Your task »
Keep only the lines from the top of the listing through the one with "(3,3'-diaminobenzidine) immunohistochemical staining", and reproduce them unaltered.

-----

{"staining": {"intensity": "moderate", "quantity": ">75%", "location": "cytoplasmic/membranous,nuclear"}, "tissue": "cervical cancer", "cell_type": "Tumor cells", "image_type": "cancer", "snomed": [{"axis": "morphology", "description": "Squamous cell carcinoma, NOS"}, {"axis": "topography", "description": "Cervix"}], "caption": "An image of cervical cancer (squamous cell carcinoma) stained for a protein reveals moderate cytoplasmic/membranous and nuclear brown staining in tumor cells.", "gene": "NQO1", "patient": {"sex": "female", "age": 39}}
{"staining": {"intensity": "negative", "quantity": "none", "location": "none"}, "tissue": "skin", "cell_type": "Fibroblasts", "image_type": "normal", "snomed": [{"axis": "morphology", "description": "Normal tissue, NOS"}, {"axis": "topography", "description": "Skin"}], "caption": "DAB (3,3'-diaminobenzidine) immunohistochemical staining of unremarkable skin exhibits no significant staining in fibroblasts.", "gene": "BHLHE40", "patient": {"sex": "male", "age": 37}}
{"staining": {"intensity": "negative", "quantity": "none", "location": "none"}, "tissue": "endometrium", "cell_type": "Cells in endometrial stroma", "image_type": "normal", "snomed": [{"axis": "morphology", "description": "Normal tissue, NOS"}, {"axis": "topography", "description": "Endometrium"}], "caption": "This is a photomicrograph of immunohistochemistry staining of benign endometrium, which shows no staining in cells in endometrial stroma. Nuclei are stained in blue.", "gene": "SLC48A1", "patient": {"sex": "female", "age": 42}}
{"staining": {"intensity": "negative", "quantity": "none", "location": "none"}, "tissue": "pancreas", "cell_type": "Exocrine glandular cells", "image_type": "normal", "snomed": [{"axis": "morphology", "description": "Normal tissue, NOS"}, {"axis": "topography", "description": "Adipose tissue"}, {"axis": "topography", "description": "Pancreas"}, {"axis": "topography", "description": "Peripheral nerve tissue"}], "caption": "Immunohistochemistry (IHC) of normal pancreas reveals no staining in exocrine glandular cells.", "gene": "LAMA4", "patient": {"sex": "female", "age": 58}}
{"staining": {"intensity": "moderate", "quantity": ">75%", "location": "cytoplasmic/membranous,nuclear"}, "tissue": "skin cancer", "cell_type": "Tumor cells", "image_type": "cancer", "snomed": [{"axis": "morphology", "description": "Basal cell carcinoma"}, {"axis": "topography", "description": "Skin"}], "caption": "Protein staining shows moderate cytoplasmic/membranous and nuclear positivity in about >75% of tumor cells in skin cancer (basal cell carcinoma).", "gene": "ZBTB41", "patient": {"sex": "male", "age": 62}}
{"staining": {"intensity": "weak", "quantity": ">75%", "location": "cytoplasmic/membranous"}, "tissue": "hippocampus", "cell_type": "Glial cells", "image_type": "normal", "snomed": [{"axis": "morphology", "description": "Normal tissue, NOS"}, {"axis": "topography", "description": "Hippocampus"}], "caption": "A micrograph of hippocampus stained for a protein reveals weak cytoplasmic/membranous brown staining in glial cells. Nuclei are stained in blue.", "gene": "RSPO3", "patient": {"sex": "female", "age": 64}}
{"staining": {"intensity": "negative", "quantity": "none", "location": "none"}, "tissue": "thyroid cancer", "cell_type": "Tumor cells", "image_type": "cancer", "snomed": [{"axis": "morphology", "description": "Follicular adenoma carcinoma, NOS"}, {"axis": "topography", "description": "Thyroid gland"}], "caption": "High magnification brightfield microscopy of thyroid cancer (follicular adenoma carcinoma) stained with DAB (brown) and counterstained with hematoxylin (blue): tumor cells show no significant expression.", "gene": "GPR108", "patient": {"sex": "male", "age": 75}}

-----

Reply »
{"staining": {"intensity": "moderate", "quantity": ">75%", "location": "cytoplasmic/membranous,nuclear"}, "tissue": "cervical cancer", "cell_type": "Tumor cells", "image_type": "cancer", "snomed": [{"axis": "morphology", "description": "Squamous cell carcinoma, NOS"}, {"axis": "topography", "description": "Cervix"}], "caption": "An image of cervical cancer (squamous cell carcinoma) stained for a protein reveals moderate cytoplasmic/membranous and nuclear brown staining in tumor cells.", "gene": "NQO1", "patient": {"sex": "female", "age": 39}}
{"staining": {"intensity": "negative", "quantity": "none", "location": "none"}, "tissue": "skin", "cell_type": "Fibroblasts", "image_type": "normal", "snomed": [{"axis": "morphology", "description": "Normal tissue, NOS"}, {"axis": "topography", "description": "Skin"}], "caption": "DAB (3,3'-diaminobenzidine) immunohistochemical staining of unremarkable skin exhibits no significant staining in fibroblasts.", "gene": "BHLHE40", "patient": {"sex": "male", "age": 37}}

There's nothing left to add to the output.